Cette même équipe, dans un article publié en 2020, a également confirmé l'effet bénéfique d'une supplémentation ponctuelle sur la capacité des neutrophiles à phagocyter les bactéries (Bates et al., 2020) (cf. fig.1).
Quelques limites
Bien que prometteurs, ces résultats doivent toutefois être analysés avec prudence. Le suivi clinique n'était pas réalisé par des vétérinaires, mais par le personnel travaillant dans les élevages.
Les auteurs des études reconnaissent que cela a pu conduire à des imprécisions dans le calcul de la morbidité et de la mortalité.
Dans l'étude néo-zélandaise, le groupe témoin comprenait une plus grande proportion de veaux issus de mères primipares, ce qui a également pu avoir une influence non négligeable sur les résultats. En effet, certaines études indiquent que la mortalité périnatale est augmentée sur les veaux issus de primipares.
Perspectives de recherche
Les études décrites ici sont observationnelles et peuvent être entachées de biais (en particulier ceux décrits ci-dessus). Les auteurs ont observé d'une part un meilleur état de santé des animaux, et d'autre part, un système immunitaire plus performant, mais il manque des éléments pour prouver un lien de causalité entre les deux types d'observations.
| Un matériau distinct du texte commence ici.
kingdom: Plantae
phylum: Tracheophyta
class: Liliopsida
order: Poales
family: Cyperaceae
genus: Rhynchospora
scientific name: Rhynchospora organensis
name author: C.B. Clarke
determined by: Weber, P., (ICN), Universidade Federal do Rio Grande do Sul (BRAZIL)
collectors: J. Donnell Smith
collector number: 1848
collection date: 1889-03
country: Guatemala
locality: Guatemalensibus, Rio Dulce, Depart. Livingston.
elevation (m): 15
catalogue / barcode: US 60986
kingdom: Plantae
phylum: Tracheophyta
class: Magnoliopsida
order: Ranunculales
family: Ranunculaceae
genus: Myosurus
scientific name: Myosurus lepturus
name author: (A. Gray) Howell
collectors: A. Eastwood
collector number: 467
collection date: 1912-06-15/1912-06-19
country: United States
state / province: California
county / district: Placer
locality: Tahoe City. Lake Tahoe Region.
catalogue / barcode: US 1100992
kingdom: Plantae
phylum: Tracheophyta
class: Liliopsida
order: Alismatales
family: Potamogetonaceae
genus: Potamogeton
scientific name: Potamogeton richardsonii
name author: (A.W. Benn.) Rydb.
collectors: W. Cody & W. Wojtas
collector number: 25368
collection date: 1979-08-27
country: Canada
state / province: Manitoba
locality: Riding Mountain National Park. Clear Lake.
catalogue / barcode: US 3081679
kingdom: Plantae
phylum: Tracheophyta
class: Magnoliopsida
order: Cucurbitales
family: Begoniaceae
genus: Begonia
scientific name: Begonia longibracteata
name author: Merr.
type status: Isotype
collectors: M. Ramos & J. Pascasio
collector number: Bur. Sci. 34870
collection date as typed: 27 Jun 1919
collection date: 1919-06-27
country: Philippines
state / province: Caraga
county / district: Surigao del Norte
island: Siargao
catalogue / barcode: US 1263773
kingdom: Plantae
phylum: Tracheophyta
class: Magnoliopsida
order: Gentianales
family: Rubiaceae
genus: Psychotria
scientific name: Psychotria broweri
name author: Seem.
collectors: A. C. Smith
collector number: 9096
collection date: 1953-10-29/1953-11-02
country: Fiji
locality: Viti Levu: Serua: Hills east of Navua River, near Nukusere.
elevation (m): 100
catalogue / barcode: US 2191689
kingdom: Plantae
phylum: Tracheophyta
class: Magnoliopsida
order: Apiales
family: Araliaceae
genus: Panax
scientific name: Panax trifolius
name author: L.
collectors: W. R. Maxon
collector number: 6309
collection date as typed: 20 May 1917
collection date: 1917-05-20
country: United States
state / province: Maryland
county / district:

La réalisation d'autres études, par exemple par la réalisation d'infections expérimentales quelques jours après l'injection d'oligo-éléments, permettrait de vérifier leurs effets et éventuellement de mieux caractériser le rôle de ces derniers. D'autres pistes de recherche, comme la supplémentation pendant la gestation, seraient également bienvenues.